— begin —
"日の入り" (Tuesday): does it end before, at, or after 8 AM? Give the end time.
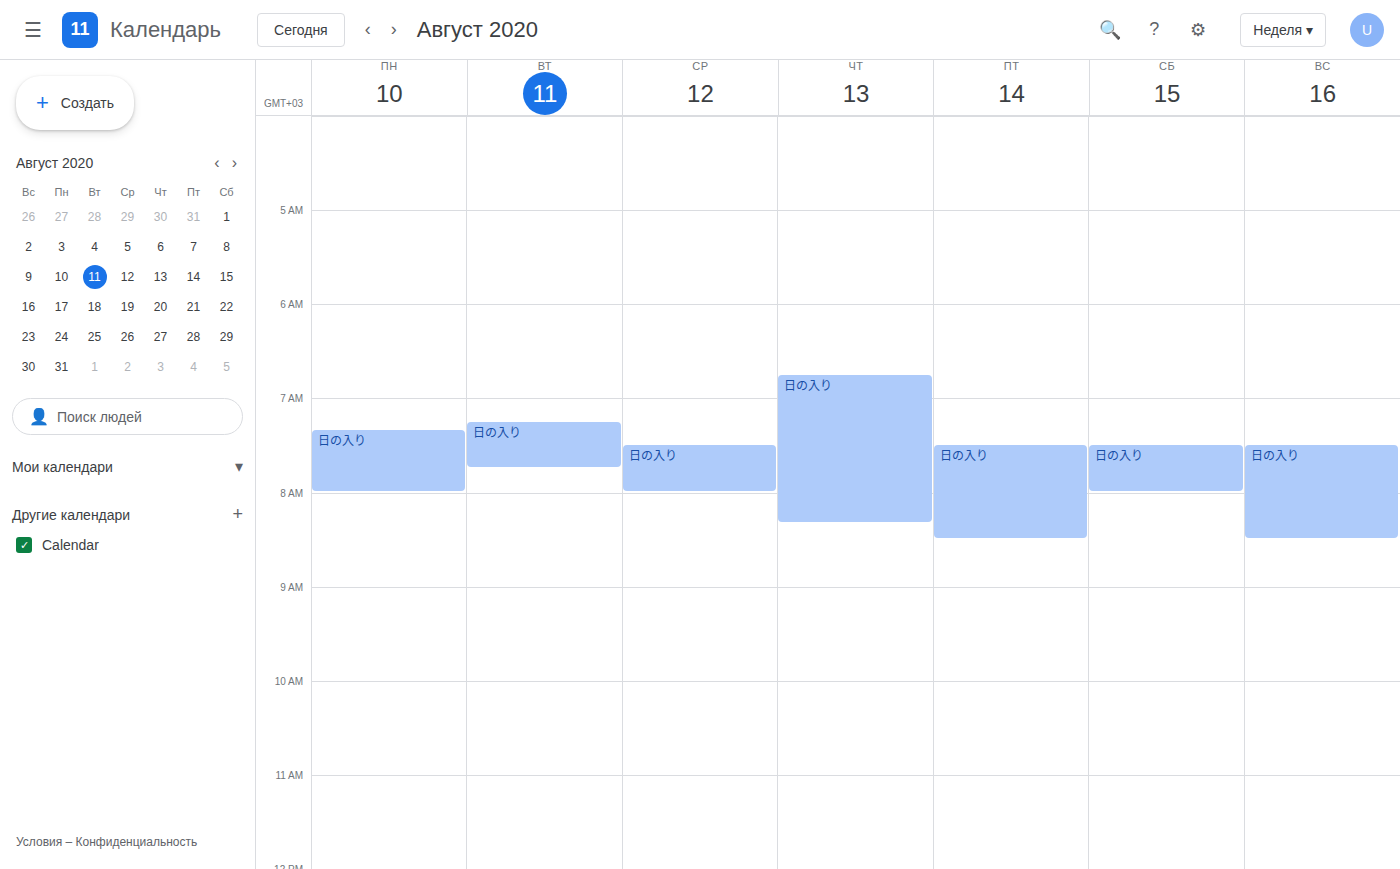
7:45 AM -- before 8 AM, 15 minutes above the 8 AM line.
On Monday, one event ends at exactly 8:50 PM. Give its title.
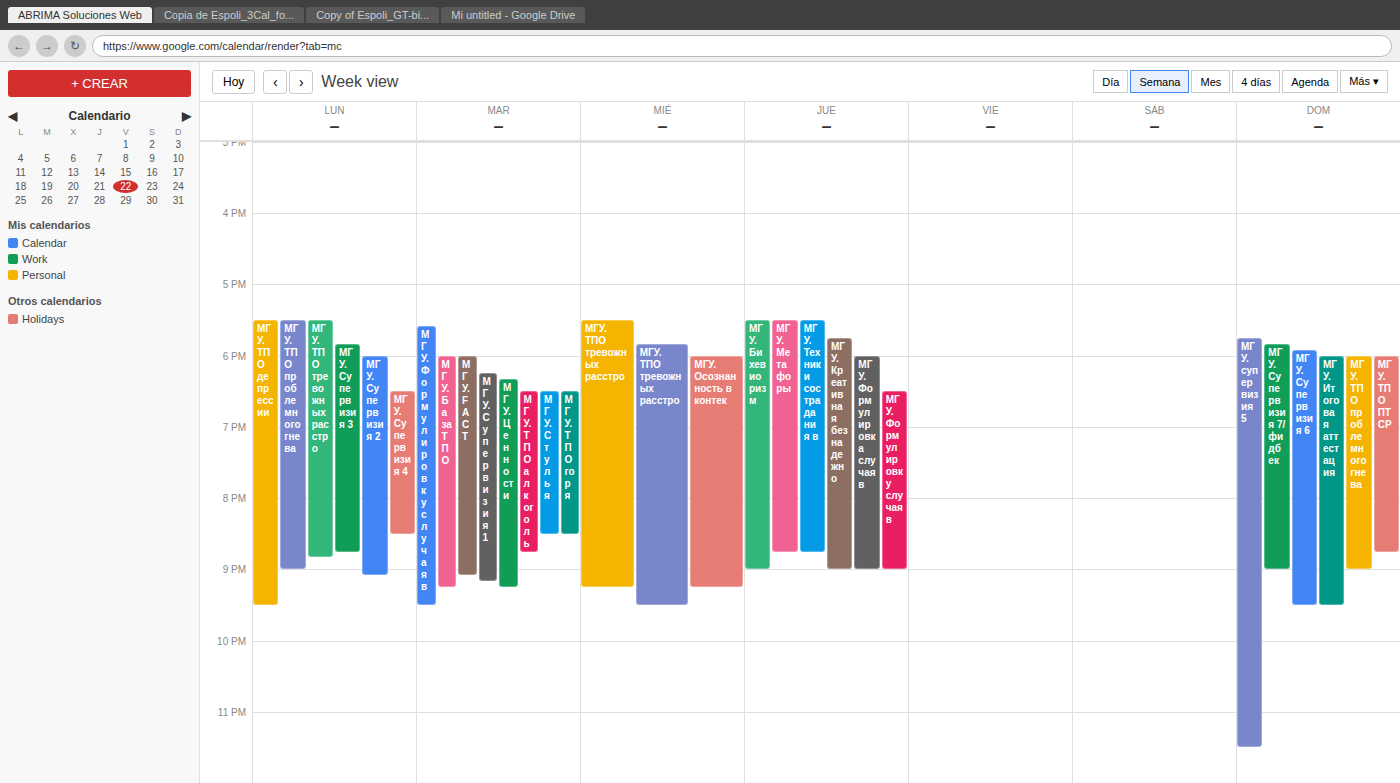
"МГУ. ТПО тревожных расстро"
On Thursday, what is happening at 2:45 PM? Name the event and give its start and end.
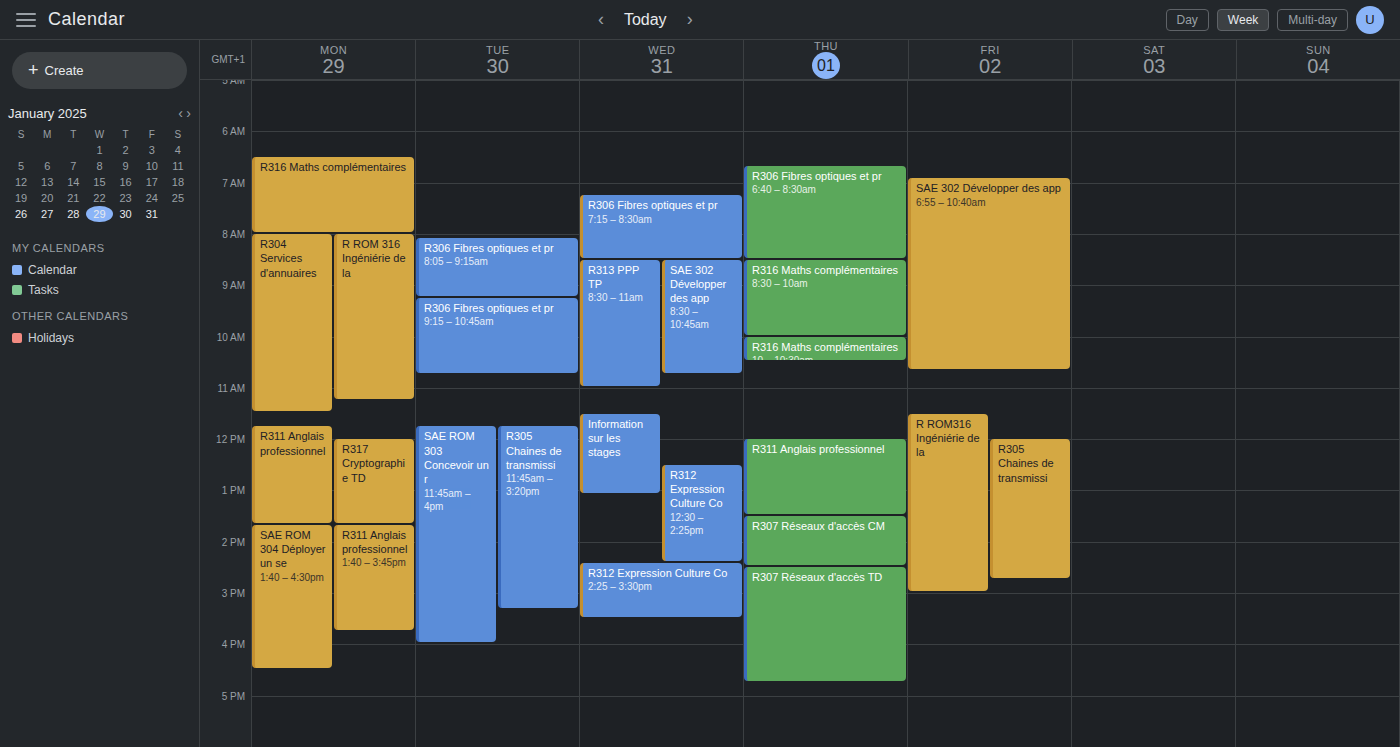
— end —
Task instructions - Write out each of the records above word for word, leaving out the pictures.

Output of the exercise -
"日の入り" (Tuesday): does it end before, at, or after 8 AM? Give the end time.
7:45 AM -- before 8 AM, 15 minutes above the 8 AM line.
On Monday, one event ends at exactly 8:50 PM. Give its title.
"МГУ. ТПО тревожных расстро"
On Thursday, what is happening at 2:45 PM? Name the event and give its start and end.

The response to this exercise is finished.